Por favor observe que a questão 7 está pedindo apenasuma lista de partições de um conjunto de cinco elementos, ditas conformes. O objetivo oculto (interesse motivador inicial) desta questão é que é o de motivar a compreensão desses conceitos, mas não o objetivo explícito (interesse inicial comunicável), que é o de completar as listas parciais nas formas possíveis.

Os alunos poderiam apresentar um exemplo de um canal de confiança no tempo? E quanto a um canal de confiança no espaço? Qual a diferenta entre eles?
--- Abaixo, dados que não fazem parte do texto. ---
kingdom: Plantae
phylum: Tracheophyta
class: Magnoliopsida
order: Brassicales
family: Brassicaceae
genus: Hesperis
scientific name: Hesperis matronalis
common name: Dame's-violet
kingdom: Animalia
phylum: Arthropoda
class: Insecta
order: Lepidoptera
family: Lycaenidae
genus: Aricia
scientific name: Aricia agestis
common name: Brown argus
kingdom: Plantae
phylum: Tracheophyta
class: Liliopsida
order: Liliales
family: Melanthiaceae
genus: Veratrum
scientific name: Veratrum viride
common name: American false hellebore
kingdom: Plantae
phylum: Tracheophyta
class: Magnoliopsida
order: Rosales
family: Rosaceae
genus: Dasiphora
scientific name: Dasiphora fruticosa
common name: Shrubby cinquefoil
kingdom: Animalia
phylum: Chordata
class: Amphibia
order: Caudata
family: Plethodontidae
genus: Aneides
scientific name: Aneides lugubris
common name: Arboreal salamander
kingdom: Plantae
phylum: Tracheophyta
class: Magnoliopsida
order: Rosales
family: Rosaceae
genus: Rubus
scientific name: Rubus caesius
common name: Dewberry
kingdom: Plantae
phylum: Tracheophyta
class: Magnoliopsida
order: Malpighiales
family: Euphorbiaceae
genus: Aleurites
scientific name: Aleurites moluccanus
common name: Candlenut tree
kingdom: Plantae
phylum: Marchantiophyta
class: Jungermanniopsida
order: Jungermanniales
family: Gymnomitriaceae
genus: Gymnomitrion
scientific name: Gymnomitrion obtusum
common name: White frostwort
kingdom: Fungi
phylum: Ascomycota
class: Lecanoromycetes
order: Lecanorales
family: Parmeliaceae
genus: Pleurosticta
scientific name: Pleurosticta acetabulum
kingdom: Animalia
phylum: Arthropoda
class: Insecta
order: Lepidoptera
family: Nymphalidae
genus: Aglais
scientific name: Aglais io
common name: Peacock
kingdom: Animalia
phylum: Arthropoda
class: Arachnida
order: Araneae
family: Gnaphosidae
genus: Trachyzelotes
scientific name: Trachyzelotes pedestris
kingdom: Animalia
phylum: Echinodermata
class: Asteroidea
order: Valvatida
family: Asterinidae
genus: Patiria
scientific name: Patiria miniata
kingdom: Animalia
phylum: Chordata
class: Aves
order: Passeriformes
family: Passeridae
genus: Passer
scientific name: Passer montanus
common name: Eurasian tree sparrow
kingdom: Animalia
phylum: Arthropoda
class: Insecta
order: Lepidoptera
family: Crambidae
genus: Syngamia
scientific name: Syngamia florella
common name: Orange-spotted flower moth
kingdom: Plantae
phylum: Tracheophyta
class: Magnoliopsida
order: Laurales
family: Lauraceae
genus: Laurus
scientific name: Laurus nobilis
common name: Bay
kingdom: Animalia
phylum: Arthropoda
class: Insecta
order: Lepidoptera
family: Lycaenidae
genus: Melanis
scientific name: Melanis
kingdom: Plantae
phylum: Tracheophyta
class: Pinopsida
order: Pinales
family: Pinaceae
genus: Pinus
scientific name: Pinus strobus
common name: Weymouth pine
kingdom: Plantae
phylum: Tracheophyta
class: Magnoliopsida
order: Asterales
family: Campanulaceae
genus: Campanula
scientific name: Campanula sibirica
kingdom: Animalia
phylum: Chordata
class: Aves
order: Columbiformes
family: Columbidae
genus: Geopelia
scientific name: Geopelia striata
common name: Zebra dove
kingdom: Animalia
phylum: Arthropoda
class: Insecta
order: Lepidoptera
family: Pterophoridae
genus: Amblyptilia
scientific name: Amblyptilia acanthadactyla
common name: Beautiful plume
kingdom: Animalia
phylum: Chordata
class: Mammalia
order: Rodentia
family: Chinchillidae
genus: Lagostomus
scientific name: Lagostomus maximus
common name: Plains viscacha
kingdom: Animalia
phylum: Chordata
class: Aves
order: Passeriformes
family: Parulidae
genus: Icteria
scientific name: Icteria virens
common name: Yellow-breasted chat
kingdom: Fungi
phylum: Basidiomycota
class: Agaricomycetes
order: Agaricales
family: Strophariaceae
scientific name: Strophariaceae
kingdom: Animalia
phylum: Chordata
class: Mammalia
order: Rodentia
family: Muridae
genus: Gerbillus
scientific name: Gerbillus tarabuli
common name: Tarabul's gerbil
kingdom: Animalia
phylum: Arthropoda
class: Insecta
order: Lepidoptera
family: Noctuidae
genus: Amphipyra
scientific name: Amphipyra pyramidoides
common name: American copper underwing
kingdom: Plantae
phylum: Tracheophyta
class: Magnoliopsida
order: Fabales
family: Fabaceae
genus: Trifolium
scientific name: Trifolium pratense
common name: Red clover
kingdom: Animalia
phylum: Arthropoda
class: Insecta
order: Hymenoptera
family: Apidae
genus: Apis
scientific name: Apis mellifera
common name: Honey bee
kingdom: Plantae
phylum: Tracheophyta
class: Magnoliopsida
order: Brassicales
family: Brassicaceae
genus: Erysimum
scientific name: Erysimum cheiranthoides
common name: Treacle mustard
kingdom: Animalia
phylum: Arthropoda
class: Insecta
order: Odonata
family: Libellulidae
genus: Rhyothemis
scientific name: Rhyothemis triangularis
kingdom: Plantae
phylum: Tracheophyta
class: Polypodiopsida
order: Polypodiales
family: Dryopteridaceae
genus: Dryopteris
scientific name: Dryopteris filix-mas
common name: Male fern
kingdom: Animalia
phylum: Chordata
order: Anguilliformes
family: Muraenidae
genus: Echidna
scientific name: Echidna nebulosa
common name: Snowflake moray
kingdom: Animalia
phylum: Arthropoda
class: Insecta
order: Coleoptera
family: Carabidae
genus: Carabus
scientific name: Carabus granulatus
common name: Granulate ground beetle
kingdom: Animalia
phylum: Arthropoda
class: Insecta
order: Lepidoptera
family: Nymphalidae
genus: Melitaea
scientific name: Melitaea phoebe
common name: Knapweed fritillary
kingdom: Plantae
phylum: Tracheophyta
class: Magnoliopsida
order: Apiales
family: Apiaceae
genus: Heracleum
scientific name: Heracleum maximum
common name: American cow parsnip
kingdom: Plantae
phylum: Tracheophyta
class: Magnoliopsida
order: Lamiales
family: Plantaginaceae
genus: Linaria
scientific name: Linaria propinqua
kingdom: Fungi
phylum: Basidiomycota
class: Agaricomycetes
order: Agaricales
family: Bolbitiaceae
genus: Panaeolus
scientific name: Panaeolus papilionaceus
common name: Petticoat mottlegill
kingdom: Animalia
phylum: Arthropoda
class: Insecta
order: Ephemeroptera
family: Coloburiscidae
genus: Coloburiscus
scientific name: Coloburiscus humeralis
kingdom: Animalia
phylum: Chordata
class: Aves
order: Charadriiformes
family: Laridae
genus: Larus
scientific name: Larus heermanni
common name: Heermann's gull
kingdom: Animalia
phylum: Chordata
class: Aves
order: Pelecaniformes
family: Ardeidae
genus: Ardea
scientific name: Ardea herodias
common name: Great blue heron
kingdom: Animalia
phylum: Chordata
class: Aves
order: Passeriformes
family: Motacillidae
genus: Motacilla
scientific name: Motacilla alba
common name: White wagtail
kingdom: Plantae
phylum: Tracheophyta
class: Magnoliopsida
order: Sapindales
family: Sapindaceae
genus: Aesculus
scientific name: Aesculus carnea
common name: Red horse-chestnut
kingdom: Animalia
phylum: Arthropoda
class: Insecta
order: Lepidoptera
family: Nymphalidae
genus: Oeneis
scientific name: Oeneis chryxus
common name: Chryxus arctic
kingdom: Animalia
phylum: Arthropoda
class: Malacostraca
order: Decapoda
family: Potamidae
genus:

Em aula foram abordados e discutidos vários exemplos, a partir das dúvidas apresentadas por alunos que estavam interessados em participar da aula. Uma outra das questões da lista é justamente sobre isto.

A fim de entender o que seriam estas premissas mínimas, li o texto na seção 4, onde você introduz os conceitos de interesse inicial motivador, interesse comunicável e interesse íntimo. Você poderia apresentar exemplos?

Durante as aulas houve várias perguntas neste sentido, e procurei responde-las todas no contexto da sequência dos conceitos e dos exemplos reais/concretos que ali estávamos abordando. Creio que foram gravados pelo assistente que me aparelhava com gravador e microfone, e portanto, devem estar disponíveis em áudio.

Você conhece ou acha que valeria a pena criar classes de descrições destes interesses?

Como disse aos alunos, ainda não tive tempo de sedimentar e organizar melhor meus pensamentos e material a respeito dos modelos semânticos. No texto de referência, são detalhados apenas os modelos sintáticos. Sim, acho que vale a pena, porém noutro contexto.

Volto então à pergunta original: existe um conjunto de interesses de agentes em modelos de confiança em informática que seja ao mesmo tempo canônico e neutro?

O modelo minimal de cinco agentes "no radar" da análise semântica de riscos está, até onde sei, sendo originalmente introduzido neste trabalho que preparei para o Curso de Especialização CEGSIC. Numa análise mais refinada, X, Y e B são substituídos por listas Xi, Yi, Bi.

No modelo multipolar a análise de risco tem como vetor de refinamento, a partir de modelagens bipolares, os riscos de conluio, perante os quais o conceito de neutralidade se torna instável e relativo (a ponderações de riscos que interagem sob catálise dos riscos de conluio). Seguindo a pista dos seus comentários iniciais neste email (referentes à pergunta 7 da lista de exercícios), considero a análise semântica de riscos que considera, nesta modelagem, os interesses de X e Y, sui generis na situação das TIC, a começar pela sua complexidade.

Quanto a conjunto canônico de interesses, não sei bem o que poderia significar; algo parecido pensei apenas em relação a conjuntos minimais. Em relação à direção do refinamento, sobre isto já pensei bastante, e acretido que o invariante principal a definir o gradiente no modelo multipolar seja alguma medida de equilíbrio entre transparência (integridade) e sigilo (confidencialidade), capaz de projetar-se em equilíbrio de riscos e responsabilidades entre os principais.